Mas nenhuma destas frações é tampouco homogênea. Muito pelo contrário. Por exemplo, aparentemente não houve nenhuma divergência entre elas na indicação de Maduro como presidente interino e candidato do chavismo às próximas eleições. Tanto que o ministro da Defesa, o almirante Diego Molero Bellavia, em recente declaração comprometeu as Forças Armadas com “a missão de levar Nicolás Maduro à presidência da República”.
O chavismo como movimento político-social é muito parecido com os movimentos nacionalistas burgueses de cunho bonapartista que surgiram na primeira metade do século 20 na América Latina, encabeçados por lideranças carismáticas como Getúlio Vargas, no Brasil; Juan Domingo Perón, na Argentina e Lázaro Cárdenas, no México. Todos estes possuíam uma composição político-social bastante heterogênea, desde alas bonapartistas, democráticas, sindicalistas e socialistas. A morte do grande líder carismático levou (mais cedo ou mais tarde) a lutas internas entre as diferentes alas e perda de força política, a exemplo da completa falência da herança getulista no Brasil contemporâneo; ou mesmo do caso do renascimento do peronismo sob a forma caricata do governo de Cristina Kirchner, atual presidente da Argentina. O chavismo não poderá fugir ao mesmo destino.

Construir uma alternativa
Passadas as eleições presidenciais, possivelmente o maior drama do chavismo não será a luta contra a oposição de direita, mas a disputa entre suas diferentes frações pelo controle do aparato do Estado, das Forças Armadas, da Petróleos da Venezuela (PDVSA), das verbas orçamentárias e dos programas sociais.
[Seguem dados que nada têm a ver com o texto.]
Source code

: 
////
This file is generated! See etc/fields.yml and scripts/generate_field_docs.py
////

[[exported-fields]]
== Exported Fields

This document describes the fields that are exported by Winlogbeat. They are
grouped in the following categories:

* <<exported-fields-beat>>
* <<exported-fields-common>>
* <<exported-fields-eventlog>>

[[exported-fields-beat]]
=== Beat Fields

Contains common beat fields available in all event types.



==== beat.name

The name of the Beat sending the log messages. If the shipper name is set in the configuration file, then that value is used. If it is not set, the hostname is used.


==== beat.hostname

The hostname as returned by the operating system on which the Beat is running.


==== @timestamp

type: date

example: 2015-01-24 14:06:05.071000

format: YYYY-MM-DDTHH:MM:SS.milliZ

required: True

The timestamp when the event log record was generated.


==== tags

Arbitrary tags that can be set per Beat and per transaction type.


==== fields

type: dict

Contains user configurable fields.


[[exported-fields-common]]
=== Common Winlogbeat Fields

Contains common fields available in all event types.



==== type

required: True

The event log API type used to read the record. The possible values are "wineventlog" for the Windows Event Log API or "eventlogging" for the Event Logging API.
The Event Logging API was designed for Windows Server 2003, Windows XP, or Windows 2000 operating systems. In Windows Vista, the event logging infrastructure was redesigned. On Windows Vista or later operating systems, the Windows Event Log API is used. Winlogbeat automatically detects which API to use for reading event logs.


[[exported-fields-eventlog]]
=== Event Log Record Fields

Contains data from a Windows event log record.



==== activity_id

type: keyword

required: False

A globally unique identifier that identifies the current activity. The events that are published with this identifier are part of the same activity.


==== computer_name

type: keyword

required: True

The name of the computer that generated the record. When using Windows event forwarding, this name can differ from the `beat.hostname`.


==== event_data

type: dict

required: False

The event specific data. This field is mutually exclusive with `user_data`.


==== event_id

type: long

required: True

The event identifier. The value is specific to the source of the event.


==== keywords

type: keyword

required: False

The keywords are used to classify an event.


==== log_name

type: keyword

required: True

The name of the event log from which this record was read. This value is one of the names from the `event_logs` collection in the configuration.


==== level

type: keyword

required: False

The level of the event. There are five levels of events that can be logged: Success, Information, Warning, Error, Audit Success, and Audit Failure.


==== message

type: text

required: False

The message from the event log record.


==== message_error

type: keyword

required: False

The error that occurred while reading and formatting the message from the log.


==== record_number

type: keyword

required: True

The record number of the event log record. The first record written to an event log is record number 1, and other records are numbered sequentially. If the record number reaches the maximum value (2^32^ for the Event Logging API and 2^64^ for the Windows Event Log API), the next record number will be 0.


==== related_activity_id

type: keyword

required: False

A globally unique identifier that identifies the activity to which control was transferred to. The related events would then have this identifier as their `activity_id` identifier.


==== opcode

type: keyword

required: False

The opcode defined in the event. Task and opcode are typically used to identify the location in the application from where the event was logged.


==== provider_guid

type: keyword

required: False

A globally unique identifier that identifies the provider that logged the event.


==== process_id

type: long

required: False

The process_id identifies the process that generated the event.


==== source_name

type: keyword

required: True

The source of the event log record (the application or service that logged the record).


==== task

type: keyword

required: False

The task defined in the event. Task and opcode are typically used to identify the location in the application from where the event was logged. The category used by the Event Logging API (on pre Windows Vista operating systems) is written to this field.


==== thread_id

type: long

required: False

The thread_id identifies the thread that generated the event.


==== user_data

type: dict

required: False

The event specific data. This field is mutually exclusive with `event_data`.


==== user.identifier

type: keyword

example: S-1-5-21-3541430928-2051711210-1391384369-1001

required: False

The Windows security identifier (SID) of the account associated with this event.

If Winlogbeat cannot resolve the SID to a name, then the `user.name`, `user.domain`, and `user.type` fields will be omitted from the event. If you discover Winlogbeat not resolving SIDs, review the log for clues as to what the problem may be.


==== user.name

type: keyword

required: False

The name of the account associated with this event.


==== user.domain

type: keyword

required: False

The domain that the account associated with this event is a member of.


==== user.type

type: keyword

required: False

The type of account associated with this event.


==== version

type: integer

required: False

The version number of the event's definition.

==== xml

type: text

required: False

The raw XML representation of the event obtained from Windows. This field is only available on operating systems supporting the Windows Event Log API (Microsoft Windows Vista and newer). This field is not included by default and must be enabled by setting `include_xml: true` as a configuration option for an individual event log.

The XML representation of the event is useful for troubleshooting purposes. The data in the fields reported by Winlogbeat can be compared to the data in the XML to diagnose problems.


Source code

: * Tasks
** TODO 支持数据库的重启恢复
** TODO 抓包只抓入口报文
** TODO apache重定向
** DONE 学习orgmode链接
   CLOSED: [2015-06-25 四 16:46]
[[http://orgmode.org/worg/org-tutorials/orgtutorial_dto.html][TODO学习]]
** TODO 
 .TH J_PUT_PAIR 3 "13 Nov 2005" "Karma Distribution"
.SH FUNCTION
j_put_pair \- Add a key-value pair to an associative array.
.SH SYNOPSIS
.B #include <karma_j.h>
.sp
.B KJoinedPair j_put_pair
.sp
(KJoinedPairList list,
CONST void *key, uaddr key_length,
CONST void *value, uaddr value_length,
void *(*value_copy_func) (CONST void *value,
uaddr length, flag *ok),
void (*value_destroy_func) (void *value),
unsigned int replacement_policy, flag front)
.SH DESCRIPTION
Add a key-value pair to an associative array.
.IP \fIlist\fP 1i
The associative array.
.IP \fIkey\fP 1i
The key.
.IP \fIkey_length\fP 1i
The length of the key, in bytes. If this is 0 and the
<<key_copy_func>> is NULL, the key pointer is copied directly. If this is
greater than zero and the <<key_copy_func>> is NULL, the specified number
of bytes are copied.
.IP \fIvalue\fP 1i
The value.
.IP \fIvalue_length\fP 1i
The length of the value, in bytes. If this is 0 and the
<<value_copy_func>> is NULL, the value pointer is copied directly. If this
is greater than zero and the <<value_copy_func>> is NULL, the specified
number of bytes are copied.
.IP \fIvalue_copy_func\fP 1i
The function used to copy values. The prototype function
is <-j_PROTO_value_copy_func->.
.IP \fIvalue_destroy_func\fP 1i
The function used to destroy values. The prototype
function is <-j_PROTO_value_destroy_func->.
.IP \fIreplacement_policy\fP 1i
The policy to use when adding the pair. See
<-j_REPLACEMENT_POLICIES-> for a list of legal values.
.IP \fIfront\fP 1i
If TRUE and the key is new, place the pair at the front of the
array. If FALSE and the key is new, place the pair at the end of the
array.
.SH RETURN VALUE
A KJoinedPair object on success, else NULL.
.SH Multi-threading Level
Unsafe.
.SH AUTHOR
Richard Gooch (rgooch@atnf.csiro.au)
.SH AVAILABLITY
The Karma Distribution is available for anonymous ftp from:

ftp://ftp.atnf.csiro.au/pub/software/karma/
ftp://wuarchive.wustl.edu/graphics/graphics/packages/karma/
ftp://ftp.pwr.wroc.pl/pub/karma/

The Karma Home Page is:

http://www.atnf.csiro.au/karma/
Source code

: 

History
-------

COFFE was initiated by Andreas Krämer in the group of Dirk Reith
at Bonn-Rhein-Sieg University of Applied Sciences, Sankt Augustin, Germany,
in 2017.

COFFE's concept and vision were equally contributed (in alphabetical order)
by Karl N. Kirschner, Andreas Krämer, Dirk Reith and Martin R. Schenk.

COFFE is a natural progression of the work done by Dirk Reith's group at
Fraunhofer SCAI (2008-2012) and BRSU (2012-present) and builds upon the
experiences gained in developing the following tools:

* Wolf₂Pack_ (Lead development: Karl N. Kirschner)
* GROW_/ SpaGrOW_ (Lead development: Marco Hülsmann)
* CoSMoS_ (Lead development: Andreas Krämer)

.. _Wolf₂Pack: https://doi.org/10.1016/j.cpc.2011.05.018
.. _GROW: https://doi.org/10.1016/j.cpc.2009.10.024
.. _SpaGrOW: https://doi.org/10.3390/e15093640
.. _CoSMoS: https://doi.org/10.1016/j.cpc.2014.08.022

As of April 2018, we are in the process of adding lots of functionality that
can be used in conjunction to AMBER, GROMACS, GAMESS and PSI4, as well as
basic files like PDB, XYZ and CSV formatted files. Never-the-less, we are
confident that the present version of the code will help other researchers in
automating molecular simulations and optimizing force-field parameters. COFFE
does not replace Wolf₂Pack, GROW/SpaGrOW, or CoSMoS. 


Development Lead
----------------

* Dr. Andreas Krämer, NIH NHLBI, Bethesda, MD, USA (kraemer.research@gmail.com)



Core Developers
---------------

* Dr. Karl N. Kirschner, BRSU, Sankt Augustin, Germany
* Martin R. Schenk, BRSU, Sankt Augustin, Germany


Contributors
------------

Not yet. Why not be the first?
A deteriorização da situação econômica do país potencializará muito provavelmente estas disputas pelas benesses dos negócios do Estado.
A política econômica do chavismo tornou a economia venezuelana ainda mais dependente do petróleo, responsável atualmente por 96% das exportações do país. Isto é ainda mais preocupante na medida em que a produção petrolífera nestes 14 anos caiu para 2,5 milhões de barris ao dia, quase um milhão de barris a menos de quando Chávez assumiu a presidência. Não há carisma e propaganda capazes de resistirem muito tempo a presente crise econômica, que tem por base a contradição entre a crescente dependência das exportações de petróleo e a queda da sua produção.
Chávez, agora na condição de mártir, não conseguirá ajudar Maduro a impedir que, mais cedo ou mais tarde, mesmo as políticas sociais compensatórias e a redução dos índices de pobreza sofram as consequências da crise econômica e do agravamento das disputas internas entre as diferentes frações do chavismo.
Desgraçadamente, desde 1999, a maioria das organizações de esquerda venezuelana, mesmo de origem trotskista, aderiu incondicional ou parcialmente ao chavismo, sendo incapaz de construir uma verdadeira alternativa operária e socialista. Após a morte de Chávez, o desafio de construir uma organização operária e socialista alternativa ao chavismo, capaz de ganhar influência de massas, está colocada como uma tarefa inadiável.